I see how tradition can curdle; how tradition can camouflage and domesticate violence, excuse ineptitude, and encourage ignorance. I see, around me, people questioning tradition, plumbing its darkness, tearing it down. I applaud them and their necessary efforts. I don’t believe their destruction of tradition infringes upon my own. Yet I do still want to explain how tradition can make a new country, its written and unwritten rules, inhabitable. I want to explain my sliver of truth.
For me, tradition is a thin, solitary root tethering my family to the new ground we walk upon. In the simplest terms, I am the child of immigrants. So is my brother, and my cousins. Tradition is the house we built, with the accumulation of years and rituals substituting for brick and mortar and wood. In this house, we are sheltered, however fleetingly, from any feelings that we do not belong.
Tradition spins a cloak of rightness, of unquestioned correctness. We are not foreign or alien or wrong if we are following tradition. And when pre-existing traditions, ones rooted in a culture that we only have one foot inside, offer no comfort, we make our own.

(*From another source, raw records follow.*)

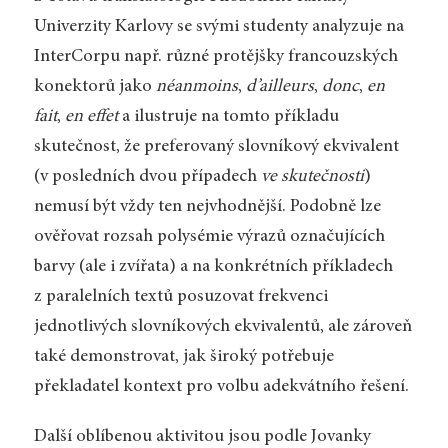
Univerzity Karlovy se svými studenty analyzuje na
InterCorpu např. různé protějšky francouzských
konektorů jako
néanmoins
,
d’ailleurs
,
donc
,
en
fait
,
en effet
a ilustruje na tomto příkladu
skutečnost, že preferovaný slovníkový ekvivalent
(v posledních dvou případech
ve skutečnosti
)
nemusí být vždy ten nejvhodnější. Podobně lze
ověřovat rozsah polysémie výrazů označujících
barvy (ale i zvířata) a na konkrétních příkladech
z paralelních textů posuzovat frekvenci
jednotlivých slovníkových ekvivalentů, ale zároveň
také demonstrovat, jak široký potřebuje
překladatel kontext pro volbu adekvátního řešení.
Další oblíbenou aktivitou jsou podle Jovanky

My family’s Thanksgiving tradition, small as it is, brief as its history, provides me with more comfort than any other cultural one, American or Chinese. Perhaps, it will have to evolve, as my cousins get older, as my brother and I leave school and get real jobs. But for now, I look forward to the end of every November, not for the actual components of the ritual, but for the simple act of carrying each of them out, same as the year before.